E se questa tecnologia, per te, fosse la stampa flexografica? In questo articolo ti raccontiamo perché rappresenta una soluzione ideale per aziende che operano in settori sfidanti. E potrebbe essere la soluzione che cercavi!

Ricorda sempre che per ogni progetto di etichettatura esiste una soluzione di stampa più indicata. Ad esempio, se quello che ti serve per un progetto è la massima velocità allora molto probabilmente le tue etichette potranno essere stampate con una tecnologia diversa rispetto a quando hai bisogno della massima qualità. Come fare per scegliere la tecnologia giusta?

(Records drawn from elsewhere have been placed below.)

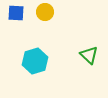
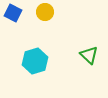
blue square: moved 3 px left; rotated 24 degrees clockwise
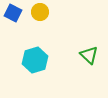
yellow circle: moved 5 px left
cyan hexagon: moved 1 px up
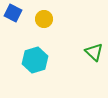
yellow circle: moved 4 px right, 7 px down
green triangle: moved 5 px right, 3 px up
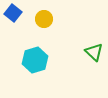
blue square: rotated 12 degrees clockwise
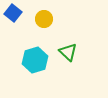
green triangle: moved 26 px left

Devi affidarti a un etichettificio esperto, in grado di studiare tutte le variabili coinvolte nel progetto per individuare la soluzione più adatta.

Che cos’è la stampa flexografica?

La stampa flexografica, nota anche come flexo, è una tecnica di stampa diretta che utilizza lastre flessibili in fotopolimero sulle quali sono presenti dei caratteri in rilievo. Su queste lastre viene applicato tramite un rullo dosatore l’inchiostro, e dopo averne eliminato l’eccesso si può imprimere direttamente sul materiale con il quale si realizzano le etichette.

Grazie a questa tecnologia, è possibile stampare su un’ampia varietà di supporti, inclusi materiali plastici, film, carte speciali e superfici autoadesive, mantenendo un’elevata precisione cromatica e un’alta definizione.

La stampa flexo è diversa, quindi, da quella offset, che è una tecnica indiretta: in questa tecnologia, infatti, il contenuto da stampare viene prima inciso su una lastra di metallo, poi da questa viene trasferito su un cilindro rivestito in gomma e solo successivamente viene impresso sul supporto su cui deve essere stampato.

Un punto in comune? Entrambe le tipologie di stampa, flexo e offset, non sono digitali ma analogiche. Questo significa che hanno bisogno di una matrice (o cliché, o lastra) per ogni colore stampato.

I vantaggi della stampa flexografica

Come puoi sapere se la stampa flexo fa al caso tuo? Ovviamente, come abbiamo detto poco sopra, se devi stampare delle etichette per uso professionale, devi affidarti a un etichettificio esperto per valutare le soluzioni più adatte alle tue esigenze. Ma conoscere i vantaggi della stampa flexografica può permetterti di comprendere meglio il suo funzionamento e i casi nei quali è più indicata.

Vediamo assieme quali sono le caratteristiche principali di questa tecnologia.

Flessibilità produttiva e tempi rapidi

Uno dei principali vantaggi della stampa flexo è la sua straordinaria flessibilità produttiva. Le moderne linee flexo permettono di gestire con agilità sia tirature medio-piccole che grandi volumi, con tempi di avviamento macchina ridotti e cambi di lavoro rapidi. Questo si traduce in una risposta tempestiva alle esigenze di personalizzazione e variabilità che richiede il mercato delle etichette. Anche a livello progettuale i vantaggi sono interessanti: la flexo consente di adattare rapidamente design, formati, materiali e finiture alle esigenze specifiche dell’etichetta, permettendo la realizzazione di packaging originali e riconoscibili. Quelli che si fanno notare sugli scaffali dei negozi.

Qualità su materiali autoadesivi complessi

La flexo eccelle nella stampa su materiali flessibili, laminati e autoadesivi. La capacità di adattarsi a supporti complessi come film plastici e carte speciali, senza necessità di trattamenti aggiuntivi, garantisce risultati di alta qualità e una resa cromatica costante anche sulle superfici più difficili.

Sebbene l’uso del coating non sia sempre necessario per la buona riuscita della stampa flexo, in alcuni casi questo trattamento superficiale è indispensabile per assicurare l’ancoraggio dell’inchiostro sul frontale da stampare.

Rispetto alla stampa offset, la flexo ha un netto vantaggio per quanto riguarda le vernici. Queste ultime in offset quasi non esistono, mentre la tecnologia flexo consente di realizzare un’ampia varietà di tipologie e di spessori: si possono stampare infatti vernici lucide/semilucide, opache, lisce/ruvide, scivolose, protettive, sensibili alla luce di Wood, ecc.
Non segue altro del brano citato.